How do people exposed to the same extraordinary circumstances like an air crash or a terrorist attack react to these situations? Will they all suffer from post-traumatic stress disorder (PSTD) or will some cope better than others?
New research by Baycrest Health Sciences attempted to answer this question by studying memory and PSTD in a group of passengers, who years ago in an aircraft had stared in the face of death for 30 agonizing moments before they landed safely. The study has been published online this week in the journal Clinical Psychological Science.
On Aug. 24, 2001, an Air Transat flight bound for Portugal from Canada lost all power while flying over the Atlantic Ocean. It happened because of a leak in the fuel supply line due to which the aircraft lost all fuel. The passengers and crew, 306 of them, were told to prepare for a ditch in the sea, but after 25 minutes of high tension drama, the pilots were able to land the plane on an island with minimum casualties and no death. To understand the impact of this incident on the lives of the passengers, the researchers conducted personal interviews and psychological testing. This is the first study of its kind that analyzed the impact of a single event in the lives of several people.
The research was also aided by the fact that one of the authors was a passenger on the ill-fated flight. Dr. Margaret McKinnon was on her way to Portugal to celebrate her honeymoon when the incident occurred. She recalls that as the passengers were told to prepare for a sea landing, there was loss of on-board lighting and cabin depressurization.
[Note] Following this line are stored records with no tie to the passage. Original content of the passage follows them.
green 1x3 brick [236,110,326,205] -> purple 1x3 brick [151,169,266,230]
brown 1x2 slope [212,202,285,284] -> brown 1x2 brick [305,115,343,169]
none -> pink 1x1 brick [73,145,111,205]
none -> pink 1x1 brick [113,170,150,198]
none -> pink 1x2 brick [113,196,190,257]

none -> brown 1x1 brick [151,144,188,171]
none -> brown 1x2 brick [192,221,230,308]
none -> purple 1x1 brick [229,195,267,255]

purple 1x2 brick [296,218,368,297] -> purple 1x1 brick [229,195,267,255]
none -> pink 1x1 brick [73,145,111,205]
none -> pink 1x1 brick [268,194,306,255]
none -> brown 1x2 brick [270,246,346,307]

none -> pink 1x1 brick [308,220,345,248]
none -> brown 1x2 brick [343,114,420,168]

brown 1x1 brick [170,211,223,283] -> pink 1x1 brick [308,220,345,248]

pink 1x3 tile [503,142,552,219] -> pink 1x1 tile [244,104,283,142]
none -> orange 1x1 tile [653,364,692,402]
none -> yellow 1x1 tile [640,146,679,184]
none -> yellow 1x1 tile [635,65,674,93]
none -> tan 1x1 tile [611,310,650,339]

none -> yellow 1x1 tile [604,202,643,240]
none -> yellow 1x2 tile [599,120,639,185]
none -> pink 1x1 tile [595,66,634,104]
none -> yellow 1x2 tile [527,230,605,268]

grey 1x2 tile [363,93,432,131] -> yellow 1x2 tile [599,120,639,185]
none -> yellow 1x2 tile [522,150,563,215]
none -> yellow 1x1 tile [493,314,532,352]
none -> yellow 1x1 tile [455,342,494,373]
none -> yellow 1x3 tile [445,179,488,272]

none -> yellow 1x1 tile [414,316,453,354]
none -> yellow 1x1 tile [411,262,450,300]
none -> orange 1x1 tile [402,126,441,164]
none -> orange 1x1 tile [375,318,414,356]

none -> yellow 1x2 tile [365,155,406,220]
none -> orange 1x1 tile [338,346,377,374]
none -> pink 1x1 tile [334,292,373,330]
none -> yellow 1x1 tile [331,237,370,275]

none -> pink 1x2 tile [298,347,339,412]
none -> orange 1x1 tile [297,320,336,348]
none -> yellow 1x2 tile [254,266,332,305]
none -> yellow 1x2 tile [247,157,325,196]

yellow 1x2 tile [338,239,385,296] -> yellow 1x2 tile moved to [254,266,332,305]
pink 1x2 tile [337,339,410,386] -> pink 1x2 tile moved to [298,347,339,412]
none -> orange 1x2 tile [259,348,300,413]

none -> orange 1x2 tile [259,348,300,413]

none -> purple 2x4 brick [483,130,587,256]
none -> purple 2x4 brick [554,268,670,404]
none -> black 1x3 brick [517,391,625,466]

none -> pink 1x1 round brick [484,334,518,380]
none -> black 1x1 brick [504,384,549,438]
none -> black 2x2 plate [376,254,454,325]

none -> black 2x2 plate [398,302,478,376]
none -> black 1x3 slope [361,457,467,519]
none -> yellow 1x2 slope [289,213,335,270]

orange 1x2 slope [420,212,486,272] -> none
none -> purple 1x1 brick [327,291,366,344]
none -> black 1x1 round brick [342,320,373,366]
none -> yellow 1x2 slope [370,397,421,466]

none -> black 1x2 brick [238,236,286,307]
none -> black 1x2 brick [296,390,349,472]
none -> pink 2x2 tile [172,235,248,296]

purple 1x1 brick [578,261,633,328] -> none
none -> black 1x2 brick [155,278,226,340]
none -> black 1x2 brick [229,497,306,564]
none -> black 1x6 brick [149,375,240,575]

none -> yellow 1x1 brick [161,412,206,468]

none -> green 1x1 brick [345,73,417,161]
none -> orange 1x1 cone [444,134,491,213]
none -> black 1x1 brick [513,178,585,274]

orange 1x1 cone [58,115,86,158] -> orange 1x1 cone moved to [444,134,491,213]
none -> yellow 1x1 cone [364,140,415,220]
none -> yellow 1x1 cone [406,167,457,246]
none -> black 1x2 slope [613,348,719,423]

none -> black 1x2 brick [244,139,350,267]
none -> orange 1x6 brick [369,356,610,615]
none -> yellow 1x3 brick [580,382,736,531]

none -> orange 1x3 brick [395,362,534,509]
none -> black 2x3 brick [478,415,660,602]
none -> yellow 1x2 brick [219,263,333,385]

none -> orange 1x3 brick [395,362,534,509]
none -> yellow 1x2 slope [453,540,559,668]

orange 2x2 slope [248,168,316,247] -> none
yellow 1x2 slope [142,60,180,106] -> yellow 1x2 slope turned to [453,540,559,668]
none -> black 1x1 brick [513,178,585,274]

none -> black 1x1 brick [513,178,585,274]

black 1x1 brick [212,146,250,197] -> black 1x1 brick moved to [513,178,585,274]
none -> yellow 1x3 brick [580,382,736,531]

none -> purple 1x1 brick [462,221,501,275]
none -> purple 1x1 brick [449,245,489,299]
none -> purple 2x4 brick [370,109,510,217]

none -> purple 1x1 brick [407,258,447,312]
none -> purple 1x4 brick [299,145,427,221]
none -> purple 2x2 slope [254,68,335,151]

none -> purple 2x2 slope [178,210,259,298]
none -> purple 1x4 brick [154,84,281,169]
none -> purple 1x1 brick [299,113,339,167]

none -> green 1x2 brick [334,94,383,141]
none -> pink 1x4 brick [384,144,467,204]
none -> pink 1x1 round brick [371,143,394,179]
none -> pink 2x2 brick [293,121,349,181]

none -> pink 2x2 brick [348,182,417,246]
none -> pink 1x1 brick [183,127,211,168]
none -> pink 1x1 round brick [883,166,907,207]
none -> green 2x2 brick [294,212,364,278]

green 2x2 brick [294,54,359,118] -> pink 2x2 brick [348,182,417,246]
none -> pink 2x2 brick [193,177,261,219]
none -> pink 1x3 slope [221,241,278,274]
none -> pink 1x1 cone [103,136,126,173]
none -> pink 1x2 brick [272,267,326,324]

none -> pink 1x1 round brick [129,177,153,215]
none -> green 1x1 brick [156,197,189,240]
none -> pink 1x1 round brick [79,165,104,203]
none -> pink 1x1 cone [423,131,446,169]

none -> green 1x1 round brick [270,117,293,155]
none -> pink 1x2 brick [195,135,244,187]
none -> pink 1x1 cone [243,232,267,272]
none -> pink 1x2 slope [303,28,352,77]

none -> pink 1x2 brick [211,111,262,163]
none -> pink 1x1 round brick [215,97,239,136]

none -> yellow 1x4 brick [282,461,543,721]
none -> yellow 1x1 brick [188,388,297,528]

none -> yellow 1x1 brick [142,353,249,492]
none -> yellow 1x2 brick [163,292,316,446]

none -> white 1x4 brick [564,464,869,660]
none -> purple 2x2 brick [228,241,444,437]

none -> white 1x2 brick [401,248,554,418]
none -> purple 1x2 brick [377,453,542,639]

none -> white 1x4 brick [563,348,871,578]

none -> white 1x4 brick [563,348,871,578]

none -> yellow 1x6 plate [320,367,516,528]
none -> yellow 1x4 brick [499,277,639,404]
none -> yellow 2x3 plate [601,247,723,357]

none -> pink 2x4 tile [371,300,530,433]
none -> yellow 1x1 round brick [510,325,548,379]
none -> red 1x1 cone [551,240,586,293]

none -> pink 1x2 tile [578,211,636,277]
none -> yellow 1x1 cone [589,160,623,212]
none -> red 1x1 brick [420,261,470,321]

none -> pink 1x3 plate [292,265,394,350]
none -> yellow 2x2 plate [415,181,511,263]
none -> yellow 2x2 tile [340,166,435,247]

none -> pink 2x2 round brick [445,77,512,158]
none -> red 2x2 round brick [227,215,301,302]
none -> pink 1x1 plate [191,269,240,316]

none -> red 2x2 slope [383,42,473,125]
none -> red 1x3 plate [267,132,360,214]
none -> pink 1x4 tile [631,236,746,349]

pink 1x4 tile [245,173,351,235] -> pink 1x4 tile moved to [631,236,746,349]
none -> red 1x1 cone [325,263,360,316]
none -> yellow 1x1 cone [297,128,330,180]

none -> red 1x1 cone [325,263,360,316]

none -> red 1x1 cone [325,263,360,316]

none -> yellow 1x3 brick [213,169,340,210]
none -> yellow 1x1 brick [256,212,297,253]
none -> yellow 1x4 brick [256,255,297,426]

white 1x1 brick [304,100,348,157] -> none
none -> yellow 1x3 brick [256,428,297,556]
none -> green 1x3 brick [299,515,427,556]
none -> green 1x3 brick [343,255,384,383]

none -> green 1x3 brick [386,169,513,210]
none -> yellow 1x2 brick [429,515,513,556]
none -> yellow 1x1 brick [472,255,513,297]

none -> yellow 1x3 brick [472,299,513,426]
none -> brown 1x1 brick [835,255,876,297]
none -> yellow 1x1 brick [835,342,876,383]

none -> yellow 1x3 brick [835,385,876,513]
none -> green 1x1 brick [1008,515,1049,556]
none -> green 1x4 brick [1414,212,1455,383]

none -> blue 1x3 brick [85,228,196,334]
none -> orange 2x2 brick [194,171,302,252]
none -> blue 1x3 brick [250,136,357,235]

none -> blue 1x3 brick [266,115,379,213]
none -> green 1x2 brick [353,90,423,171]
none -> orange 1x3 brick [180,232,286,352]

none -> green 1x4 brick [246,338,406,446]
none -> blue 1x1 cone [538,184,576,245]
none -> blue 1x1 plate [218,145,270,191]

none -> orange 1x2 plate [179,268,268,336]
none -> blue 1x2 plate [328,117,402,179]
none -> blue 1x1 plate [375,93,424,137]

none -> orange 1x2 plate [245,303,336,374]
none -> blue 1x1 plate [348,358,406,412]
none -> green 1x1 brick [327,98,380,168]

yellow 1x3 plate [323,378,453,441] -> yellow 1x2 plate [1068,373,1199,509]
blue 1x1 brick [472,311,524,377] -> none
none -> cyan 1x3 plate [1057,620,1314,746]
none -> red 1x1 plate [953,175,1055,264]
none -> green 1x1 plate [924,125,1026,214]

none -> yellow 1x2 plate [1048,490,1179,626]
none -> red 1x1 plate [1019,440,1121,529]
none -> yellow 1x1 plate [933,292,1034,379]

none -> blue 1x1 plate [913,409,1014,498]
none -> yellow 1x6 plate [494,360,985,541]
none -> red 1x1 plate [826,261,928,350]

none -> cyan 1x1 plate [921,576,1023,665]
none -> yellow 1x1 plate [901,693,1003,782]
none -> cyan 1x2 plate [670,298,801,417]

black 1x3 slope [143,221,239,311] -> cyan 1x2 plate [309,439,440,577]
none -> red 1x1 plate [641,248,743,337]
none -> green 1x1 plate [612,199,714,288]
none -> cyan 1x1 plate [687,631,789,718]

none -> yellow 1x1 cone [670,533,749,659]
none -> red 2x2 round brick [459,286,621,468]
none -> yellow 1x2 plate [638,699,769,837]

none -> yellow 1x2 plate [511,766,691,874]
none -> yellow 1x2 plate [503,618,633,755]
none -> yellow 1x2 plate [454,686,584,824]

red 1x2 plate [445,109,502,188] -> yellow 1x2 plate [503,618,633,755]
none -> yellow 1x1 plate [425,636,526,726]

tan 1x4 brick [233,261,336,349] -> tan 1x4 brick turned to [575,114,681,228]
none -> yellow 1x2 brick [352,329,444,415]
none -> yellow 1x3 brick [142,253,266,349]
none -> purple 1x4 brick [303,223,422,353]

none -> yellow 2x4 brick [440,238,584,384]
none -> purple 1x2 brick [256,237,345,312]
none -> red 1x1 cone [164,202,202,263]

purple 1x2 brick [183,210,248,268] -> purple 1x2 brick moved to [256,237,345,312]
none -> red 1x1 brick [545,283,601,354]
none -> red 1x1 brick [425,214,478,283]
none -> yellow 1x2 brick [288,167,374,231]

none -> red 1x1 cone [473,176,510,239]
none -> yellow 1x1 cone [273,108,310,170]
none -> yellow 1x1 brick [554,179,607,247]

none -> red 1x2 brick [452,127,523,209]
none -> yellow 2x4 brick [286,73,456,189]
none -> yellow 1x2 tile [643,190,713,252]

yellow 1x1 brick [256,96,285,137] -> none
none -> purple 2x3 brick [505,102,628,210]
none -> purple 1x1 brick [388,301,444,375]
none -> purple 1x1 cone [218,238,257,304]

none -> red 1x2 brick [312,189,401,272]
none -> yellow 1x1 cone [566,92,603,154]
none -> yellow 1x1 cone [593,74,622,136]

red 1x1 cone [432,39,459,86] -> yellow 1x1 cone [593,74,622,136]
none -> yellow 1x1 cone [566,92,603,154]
"Imagine your worst nightmare — that's what it was like," McKinnon said in a statement. "This wasn't just a close call where your life flashes before your eyes in a split second and then everything is OK," she said. The sickening feeling of "I'm going to die" lasted an excruciating 30 minutes as the plane's systems shut down.
After the incident, McKinnon along with her colleagues, Dr. Daniela Palombo and Dr. Brian Levine, recruited 15 of her co-passengers on that flight, for the study. Since the researchers already had a first-person account of what had happened in the aircraft, they were able to probe both the quality and accuracy of passengers' memories for the AT emergency in great detail. The participants were also asked about two other events that had occurred in the same period. One was the Sept. 11, 2001 terrorist attacks and a neutral event. With this, they could determine if the passengers suffered from PSTD or not.
There were two key findings to the study:
First, Air Transat passengers could recall several details of the emergency. This is contrary to previous studies which state that people often try to block memory of traumatic events. Secondly, while passengers without PTSD could also recall the events on the flight, those with PTSD could recall a number of details that were external to the main event, like details that were not specific in time, or were repetitions or editorial statements, compared to passengers who did not develop PTSD and healthy controls.
This was observed even for the other two patterns tested, suggesting that it is not just the memory of the trauma that causes PTSD, but rather how a person processes memory for events in general.
"What our findings show is that it is not what happened but to whom it happened that may determine subsequent onset of PTSD," Levine said.
The inability to forget or block even minute details from a traumatic memory is related to mental control over memory recall, adding to other research that suggests altered memory processing may lead to PTSD.